I lose focus.  One word can trigger any number of divergent thoughts causing my mind to race off in pursuit like a dog chasing cats.  At other times I leap ahead, thinking about what I want to say rather than listening to what is being said.  I have to discipline myself to re-focus on what is being said, sometimes scrambling to piece together the gaps that I missed during my mental lapses. 

My wife knows this. She can see it in my eyes.  Sometimes she will stop talking and the silence will awaken me from my temporary daydream.  “You’re not listening,” she says.  Of course she is right.  But occasionally I am lucky enough to be able to repeat the last sentence that she spoke, retrieving it from some kind of digital recording in my head, even though its meaning was not being registered in my brain.

Listening is a powerful gift. It is transformational. When someone listens to us without judgment or accusation, we hear and see ourselves differently. Somehow the act of having someone truly listen enables us to sort through our emotions and confusions to reach better conclusions.  Feelings of isolation and loneliness dissolve and melt away when someone listens to us. The listener, by listening, has the ability to heal.

Most of us are far more intent on being heard than hearing. When we pretend to listen, we are, more often simply waiting for a gap, a chance in the conversation to insert our already preconceived conclusions. We interrupt one another with conversations that often are running on different tracks.

How many times have we injured someone, or simply failed to help someone, because we were too quick to speak?  How different our world would be if parents listened to their children; if bosses listened to their employees; if businesses listened to their customers; if politicians listened to the people; if persons in power listened to each other?  Maybe if we were better at listening to one another, we might be better at listening to God.

The Bible says, “Everyone must be quick to hear and slow to speak.”  (James 1:19).  God says, “Listen carefully to Me, and eat what is good, and delight yourself in abundance. Incline your ear and come to Me. Listen, that you may live.” (Isaiah 55:2-3).

Tuesday, August 13, 2019

Miracle of Life


My daughter was born the year I turned forty.  With two sons already thirteen and eight, we were not expecting another child.  In fact, the doctors told us that having more children was impossible.  But, the impossible happened.  The doctor’s first question was, “Do you want to terminate this pregnancy?”  We were stunned.  Such a consideration never entered our minds.  Nine months later my wife gave birth to a beautiful little girl who has blessed our lives immeasurably. I often thought of the doctor’s question when I rocked her to sleep and felt the weight of her slumbering body against my shoulder. 

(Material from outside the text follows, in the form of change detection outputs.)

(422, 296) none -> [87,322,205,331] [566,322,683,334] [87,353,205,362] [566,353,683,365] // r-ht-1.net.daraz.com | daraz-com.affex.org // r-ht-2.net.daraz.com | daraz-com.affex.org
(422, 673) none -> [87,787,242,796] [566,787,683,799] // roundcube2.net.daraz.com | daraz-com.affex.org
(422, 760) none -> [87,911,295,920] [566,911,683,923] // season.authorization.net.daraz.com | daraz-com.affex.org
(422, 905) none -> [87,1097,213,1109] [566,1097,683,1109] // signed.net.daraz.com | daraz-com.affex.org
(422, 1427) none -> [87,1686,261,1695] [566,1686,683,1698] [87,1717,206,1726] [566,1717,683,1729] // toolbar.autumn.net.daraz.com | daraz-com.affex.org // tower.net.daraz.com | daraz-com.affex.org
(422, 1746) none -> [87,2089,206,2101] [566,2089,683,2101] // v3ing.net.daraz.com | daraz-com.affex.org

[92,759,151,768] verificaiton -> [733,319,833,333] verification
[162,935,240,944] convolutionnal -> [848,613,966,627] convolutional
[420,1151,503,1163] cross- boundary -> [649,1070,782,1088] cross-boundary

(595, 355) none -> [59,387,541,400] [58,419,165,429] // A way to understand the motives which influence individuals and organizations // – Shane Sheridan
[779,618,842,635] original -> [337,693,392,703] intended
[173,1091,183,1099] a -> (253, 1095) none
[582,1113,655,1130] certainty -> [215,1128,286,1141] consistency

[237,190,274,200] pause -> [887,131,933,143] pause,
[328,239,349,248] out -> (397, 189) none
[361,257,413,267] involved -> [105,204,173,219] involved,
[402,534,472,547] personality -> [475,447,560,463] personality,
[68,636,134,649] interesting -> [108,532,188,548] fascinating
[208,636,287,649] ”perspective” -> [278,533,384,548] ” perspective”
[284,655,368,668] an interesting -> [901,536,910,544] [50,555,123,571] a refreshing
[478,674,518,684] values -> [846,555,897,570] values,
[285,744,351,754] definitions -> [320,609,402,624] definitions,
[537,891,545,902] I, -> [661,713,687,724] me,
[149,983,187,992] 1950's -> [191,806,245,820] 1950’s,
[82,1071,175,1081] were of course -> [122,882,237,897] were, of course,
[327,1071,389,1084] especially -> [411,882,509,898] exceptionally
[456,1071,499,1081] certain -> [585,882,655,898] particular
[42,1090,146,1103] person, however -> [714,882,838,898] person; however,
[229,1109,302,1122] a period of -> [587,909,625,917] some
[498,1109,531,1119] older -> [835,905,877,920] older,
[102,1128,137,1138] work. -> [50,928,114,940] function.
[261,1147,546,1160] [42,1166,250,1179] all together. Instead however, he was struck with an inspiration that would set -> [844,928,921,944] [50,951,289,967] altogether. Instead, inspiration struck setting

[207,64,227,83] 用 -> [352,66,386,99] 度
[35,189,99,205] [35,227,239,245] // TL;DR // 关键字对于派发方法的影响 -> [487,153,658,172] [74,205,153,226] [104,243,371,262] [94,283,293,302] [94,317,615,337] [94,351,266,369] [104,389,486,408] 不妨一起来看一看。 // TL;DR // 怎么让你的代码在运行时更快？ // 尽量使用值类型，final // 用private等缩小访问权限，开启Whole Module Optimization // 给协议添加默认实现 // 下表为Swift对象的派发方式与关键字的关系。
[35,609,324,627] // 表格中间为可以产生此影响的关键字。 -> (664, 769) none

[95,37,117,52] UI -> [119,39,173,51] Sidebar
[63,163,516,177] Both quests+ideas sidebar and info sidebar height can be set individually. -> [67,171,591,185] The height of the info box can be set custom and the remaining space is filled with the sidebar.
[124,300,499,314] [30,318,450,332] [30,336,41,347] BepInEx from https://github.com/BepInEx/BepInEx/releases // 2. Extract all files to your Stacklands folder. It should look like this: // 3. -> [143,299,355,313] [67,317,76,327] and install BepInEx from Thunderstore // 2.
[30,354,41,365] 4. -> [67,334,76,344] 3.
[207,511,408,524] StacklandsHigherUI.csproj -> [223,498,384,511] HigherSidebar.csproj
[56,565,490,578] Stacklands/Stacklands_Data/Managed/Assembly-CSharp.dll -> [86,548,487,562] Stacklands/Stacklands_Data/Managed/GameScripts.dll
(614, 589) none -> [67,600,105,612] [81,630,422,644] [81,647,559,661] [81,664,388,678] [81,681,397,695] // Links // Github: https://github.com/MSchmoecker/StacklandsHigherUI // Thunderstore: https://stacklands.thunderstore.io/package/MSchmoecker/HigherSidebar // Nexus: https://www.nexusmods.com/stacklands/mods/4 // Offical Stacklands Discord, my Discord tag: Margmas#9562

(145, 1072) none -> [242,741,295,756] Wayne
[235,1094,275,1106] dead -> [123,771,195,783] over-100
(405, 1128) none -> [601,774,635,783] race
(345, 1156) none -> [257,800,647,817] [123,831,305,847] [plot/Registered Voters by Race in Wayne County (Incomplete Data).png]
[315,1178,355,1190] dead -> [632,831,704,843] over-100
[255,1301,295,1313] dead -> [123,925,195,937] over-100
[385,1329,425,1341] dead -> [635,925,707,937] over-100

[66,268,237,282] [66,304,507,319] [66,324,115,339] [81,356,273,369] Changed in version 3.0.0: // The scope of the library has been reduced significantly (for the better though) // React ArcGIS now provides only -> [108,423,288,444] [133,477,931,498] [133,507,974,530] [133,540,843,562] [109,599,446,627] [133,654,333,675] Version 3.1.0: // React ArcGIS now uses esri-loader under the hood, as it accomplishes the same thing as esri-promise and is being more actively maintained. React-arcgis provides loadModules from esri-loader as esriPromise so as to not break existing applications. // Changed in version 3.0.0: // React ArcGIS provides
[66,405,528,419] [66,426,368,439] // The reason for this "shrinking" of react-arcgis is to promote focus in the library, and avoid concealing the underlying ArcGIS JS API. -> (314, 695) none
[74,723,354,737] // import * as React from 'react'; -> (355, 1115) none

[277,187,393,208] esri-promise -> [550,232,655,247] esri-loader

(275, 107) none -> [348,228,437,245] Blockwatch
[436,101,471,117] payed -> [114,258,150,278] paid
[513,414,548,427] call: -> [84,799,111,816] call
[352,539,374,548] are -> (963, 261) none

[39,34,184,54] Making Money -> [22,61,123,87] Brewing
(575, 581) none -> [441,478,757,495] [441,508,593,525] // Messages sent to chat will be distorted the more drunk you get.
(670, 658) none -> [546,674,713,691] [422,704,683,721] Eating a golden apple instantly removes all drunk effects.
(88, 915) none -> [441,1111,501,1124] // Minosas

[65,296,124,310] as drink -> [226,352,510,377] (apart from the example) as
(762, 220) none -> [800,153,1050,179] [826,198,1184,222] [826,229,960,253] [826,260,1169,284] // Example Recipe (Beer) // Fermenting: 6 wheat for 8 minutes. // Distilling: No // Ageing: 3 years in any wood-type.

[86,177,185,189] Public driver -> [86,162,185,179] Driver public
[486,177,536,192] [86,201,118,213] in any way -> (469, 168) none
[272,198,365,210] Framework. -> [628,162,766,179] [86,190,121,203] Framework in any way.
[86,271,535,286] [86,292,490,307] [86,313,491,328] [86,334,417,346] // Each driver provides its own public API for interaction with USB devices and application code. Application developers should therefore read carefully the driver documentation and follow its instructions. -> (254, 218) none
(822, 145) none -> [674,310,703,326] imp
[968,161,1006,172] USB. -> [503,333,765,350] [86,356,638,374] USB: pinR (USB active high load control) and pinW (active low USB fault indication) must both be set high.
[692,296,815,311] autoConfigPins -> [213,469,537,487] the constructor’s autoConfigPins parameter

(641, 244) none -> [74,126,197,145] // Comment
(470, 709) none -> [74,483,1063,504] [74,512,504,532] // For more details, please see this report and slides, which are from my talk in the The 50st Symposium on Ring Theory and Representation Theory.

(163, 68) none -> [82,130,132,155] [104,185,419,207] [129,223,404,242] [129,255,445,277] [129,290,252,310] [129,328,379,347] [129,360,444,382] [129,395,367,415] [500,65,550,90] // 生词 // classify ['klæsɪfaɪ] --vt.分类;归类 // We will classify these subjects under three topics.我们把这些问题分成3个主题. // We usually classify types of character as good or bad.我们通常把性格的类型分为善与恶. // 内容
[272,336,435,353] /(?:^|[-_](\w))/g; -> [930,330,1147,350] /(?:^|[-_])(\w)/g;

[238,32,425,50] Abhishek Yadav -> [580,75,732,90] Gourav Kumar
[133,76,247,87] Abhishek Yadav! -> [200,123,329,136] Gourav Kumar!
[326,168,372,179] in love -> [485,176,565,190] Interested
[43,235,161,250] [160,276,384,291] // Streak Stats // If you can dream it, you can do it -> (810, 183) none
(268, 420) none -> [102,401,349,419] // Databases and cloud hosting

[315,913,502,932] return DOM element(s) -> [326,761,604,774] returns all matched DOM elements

Our daughter is now grown. Ten years ago I walked her down the aisle.  I then performed their wedding ceremony and danced with her at the reception, one of the highlights of my life. Three years later, they came home and excitedly told us they were expecting a baby.  When they gave us the news of her pregnancy, her baby was no bigger than a small marble. We listened to the baby’s heartbeat and watched her dancing in the womb.  She now dances around the room with her little sister and brother.

Before retirement, my wife worked with pregnant and parenting teens in the public schools.  She constantly sought to help them have a healthy pregnancy, healthy birth, learn how to become a good parent, and stay in school in order to have a future.  Her girls achieved a 96% graduation rate.

With children and grandchildren of our own and my wife’s occupation, you would think that the process of pregnancy and birth would have become commonplace. But it hasn’t.  In fact, it is quite the opposite.  The more I witness the miracle by which children are birthed into the world, the more I stand in awe. 

When my daughter was eight we took her to see the original Lion King movie.  Last week we took her daughter, our granddaughter, who is now eight, to see the new Lion King.  The advance in digital animation is astounding.  But the story about the miracle of life is the same.

David expressed it best in Psalm 139:  “For you formed my inward parts; you wove me in my mother's womb. I will give thanks to you, for I am fearfully and wonderfully made; wonderful are your works, and my soul knows it very well. My frame was not hidden from you, when I was made in secret, and skillfully wrought in the depths of the earth; Your eyes have seen my unformed substance; and in your book were all written the days that were ordained for me, when as yet there was not one of them.” To the prophet Jeremiah, God said, “Before I formed you in the womb, I knew you.”  (Jeremiah 1:5).

Every birth, every child and every person is a miracle of God.  We are all more than mere flesh and blood, brain, bone and sinew.  We are made in His likeness, with the awesome freedom to choose good and evil, to bless others or to curse them. We have infinite possibilities and an immortal soul that will one day depart this mortal body. We are eternal beings living in a miraculous universe that astounds our senses. 

Monday, August 5, 2019

Violence


Who among us is not appalled at the insane violence that stalks our land?  Even a casual shopping day for school supplies at a local Walmart can turn deadly.  Twenty people killed Saturday in El Paso. Nine more gunned down on Sunday in Dayton, Ohio.

There is no pattern.  Each horrific scene seems random, illogical and insane, whether it is a gay bar in Orlando, Florida, a concert in Las Vegas, a movie theater in Colorado, a Baptist church in Sutherland Springs, Texas or 22 school shootings this year.  The only things they seem to have in common are guns and grief. Agonizing grief that lasts a lifetime.  According to CBS, there have been 251 mass shootings in the U.S. in only 216 days this year.   As Lester Holt stated in the aftermath of this weekend’s killings, “This is not normal.”

The news soon moves on to the next topic, briefly, until returning to report another crime scene where innocent children, mothers, fathers and grandparents lay in blood stained aisles, hallways and classrooms. When will it stop?  Why does it happen?

It only takes a generation to lose our moral moorings. As faith diminishes in the marketplace, as children grow to adulthood without the values taught in our churches, we are all likely to become victims.  We have drifted away from the teachings of the Bible and lost our value for human life. Increasingly we judge one another by the color of our skin, our language, accent, dress and culture.

Jesus turned the tide in a violent generation 2,000 years ago.  He did so by turning conventional wisdom on its head:  “Love your enemies, do good to those who hate you, bless those who curse you, pray for those who mistreat you” (Luke 6:27-28).  He did so by teaching us to value every human life: “You have heard that that the ancients were told, ‘You shall not commit murder.’ And ‘Whoever commits murder shall be liable to the court.’ But I say to you that everyone who is angry with his brother is guilty before the court; and whoever says to his brother ‘You good-for-nothing,’  shall be guilty before the supreme court; and whoever says, ‘You fool,’ shall be guilty enough to go into the fiery hell” (Matt. 5:21-22).  He did so by embracing the outcast, loving the unlovely and accepting the unacceptable.  He turned the tide of violence by entrusting himself into the violent hands of his accusers and suffering innocent death on the Cross.   

Every generation must turn the tide of violence.  Every generation must relearn the lessons Jesus taught in the Sermon on the Mount.  We are in desperate need of something we have lost from generations who have gone before.  We must rediscover a faith that transcends prejudice, fear, hatred and violence.  In every home, every school, every market place, we must practice and teach the truth of Christ.